A laboratory manager noticed on June 4 that there had been an unexplained increase of positive tests recorded by the fast track machine.

Swabs still held at Musgrove were quickly retested, which indicated that there had been a number of "false positive results".

Dr Meron said: "We have therefore contacted the 78 patients who tested positive for COVID-19 after their swabs were analysed on the fast track machine between 27 May and 4 June to explain to them what has happened and that it is possible that they may have been incorrectly diagnosed, to understand the impact this may have had on them, to offer them subsequent testing and to say how sorry we are.

"We have also forensically checked to see if those particular swabs were used before 27 May and we have found that a small number may have been.

"Therefore, as a precaution, we are in the process of contacting the 69 patients who were diagnosed with COVID-19 having tested positive on the fast track machine from 7 May when the machine came into use and the 27 May."

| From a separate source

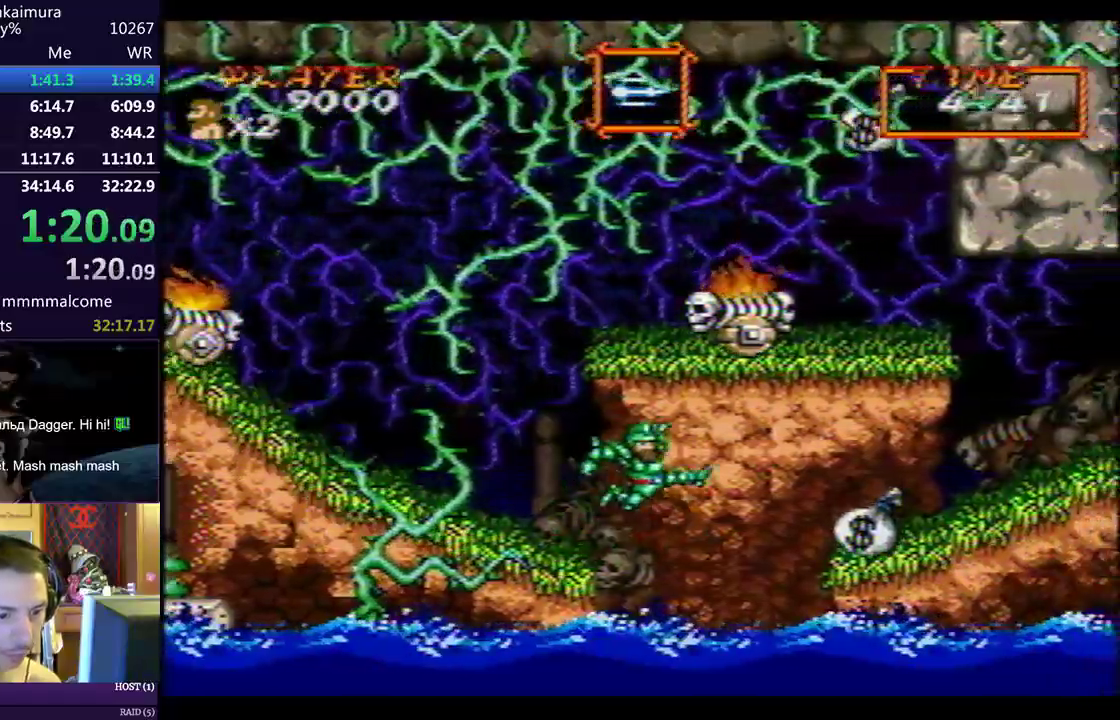
{"buttons": ["DPAD_RIGHT"], "events": [[117, "DPAD_DOWN", "up"]]}
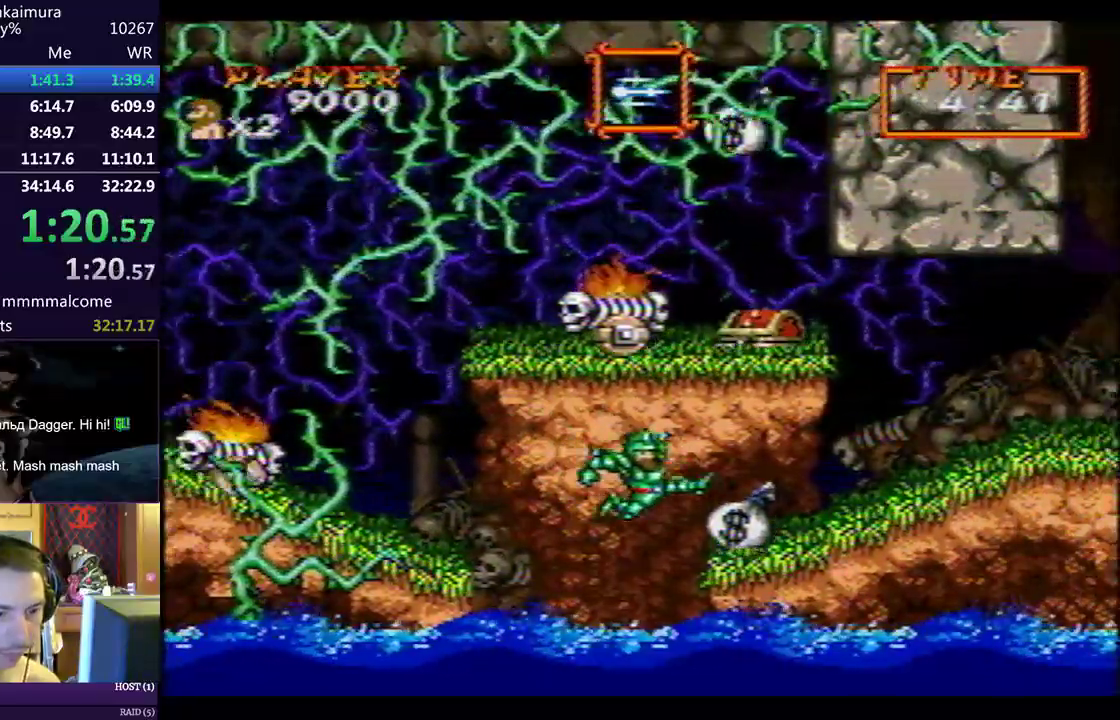
{"buttons": ["DPAD_RIGHT"], "events": [[150, "CIRCLE", "down"], [200, "CIRCLE", "up"]]}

Dr Meron added: "We understand that this issue may concern patients and families and want to publicly apologise to them and thank them for being so understanding.

"We can also reassure them, and members of the public, that patients who test positive for COVID-19 are cared for in single rooms or in intensive care to the highest infection control standards, that we have notified the Medicines and Healthcare products Regulatory Agency (MHRA) of the incident, and that to our knowledge this machine is the only one of its kind in use in the South West.

"We are contacting everyone who is affected so please do not worry if you do not hear from us.

"Please continue to follow the advice you receive from your healthcare professional and the national advice to minimise the spread of COVID-19.

"Once again, our heartfelt apologies go to all those patients and their families who are affected."